FOR IRVAN, PATIENCE WAS NOT A VIRTUE

Of all the low moments during Ernie Irvan's long journey back to racing, none was worse than the annual NASCAR banquet last December at the Waldorf-Astoria Hotel in New York City.

It could have been Irvan's night on the town.

He had been leading or contending for the Winston Cup championship throughout all of 1994 - right up to that moment last Aug.20 at Michigan International Speedway when a tire blew and his No.28 Ford Thunderbird stopped turning in turn two and went straight into the concrete wall.

Somehow, Irvan survived the crash.
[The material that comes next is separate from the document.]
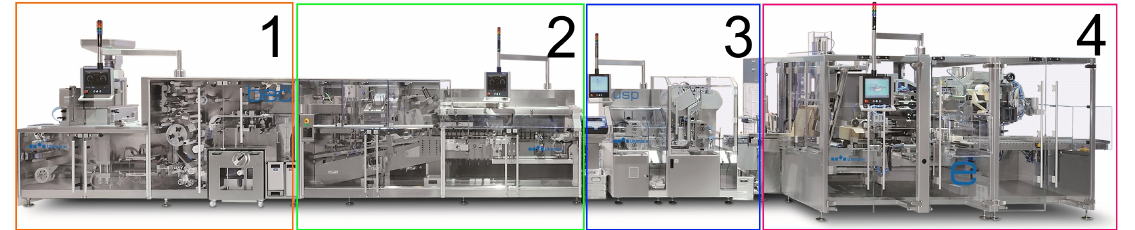
Figure 2. An Uhlmann pharmaceutical packaging line with its production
His skull was fractured; his brain badly bruised and swollen. But he lived to make a remarkable recovery - and to face more than a year of the indescribable frustration of life without racing.

When Irvan announced this week that his first race back would be today's Goody's 150 SuperTruck race at Martinsville Speedway, both Irvan and his car owner, Robert Yates, remembered how bad things had been in New York last December.

Actually, the rain here Friday afternoon was yet another small dose of frustration for Irvan. It forced the postponement of SuperTruck qualifying until 8:30 a.m. today.

But it was nothing as bad as New York and the night Irvan insisted he was ready to come back - now.

``That was probably the lowest I ever got,'' Irvan said this week. ``I had all expectations of sitting at that head table at the banquet to honor me. But that ended 11 races before that.

``It would have been different if I had a broken leg or broken arm. But I'm sitting there thinking, `I can't go racing, but I don't really have nothin' wrong with me. That was a very emotional time for me.'''

To hear Yates tell it, it was even more emotional for him.

``We were almost in a screaming fit,'' Yates said. ``I was about ready to jump off the building - seriously.''

Irvan is not known for his patience, and this never was more true than in New York.

``Ernie was saying, `I'm going to race at Daytona, and Richard Childress is going to have a car for me if you don't have one.' He was just using that for leverage.

``And I just didn't feel like there was any way we could make that happen. I had listened to the doctors and I had made some evaluations. We had a lot of concerns. We just wanted to give him time. But he didn't have a lot of patience.''

The mild-mannered Yates apparently didn't have the hard-talking nerve to lay out the facts to his driver.

``He never told me, `You're not ready,''' Irvan recalled. ``But I was coming back racing - with them or without them.

``And they said, `Man, you gotta be patient.'

``And I was like, `No, I'm going to be racing at Daytona.'

``But sometimes the will to want to do it overrides the smartness of what you need to do. It was a tough time.''

The unlikely hero in those tense days was Dan Rivard, the tall, gray-haired director of Ford Motor Company's worldwide racing programs. Irvan is only one small cog in the wheel of Rivard's world. But this was not a job to be delegated. Rivard handled it himself.

``Dan Rivard sort of saved my life,'' Yates said. ``He rescued me. I was saying, `What am I going to do here?' And Dan just sat Ernie down and explained the facts to him. I wasn't in the meeting with them.''

But whatever he did, Rivard calmed him down.

As Yates later found out, ``What Dan was saying to him was, `I can give you some things to do. I'll take you to Naples [Fla.] and test you. I'll give you some steps to take and some challenges.'

``And that's what got Ernie excited,'' Yates said. ``By giving him some goals, Dan gave him some patience.''

That test in Naples happened on Dec.16 - about two weeks after the banquet. Irvan drove a Ford production-based car that generated only about 250 horsepower, but what Rivard saw convinced him that Irvan could, indeed, come back.

``He still has quite a gift and he still knows how to use it,'' Rivard told Ford publicist Wayne Estes at the time.

``I guess we all kind of realized I didn't forget everything,'' said Irvan.

And when it came time this week for Irvan to make the announcement he had waited so long to make, an entire row of chairs at the press conference was occupied by Ford racing executives. And sitting tallest among them - having flown in from Detroit just to be there - was Dan Rivard.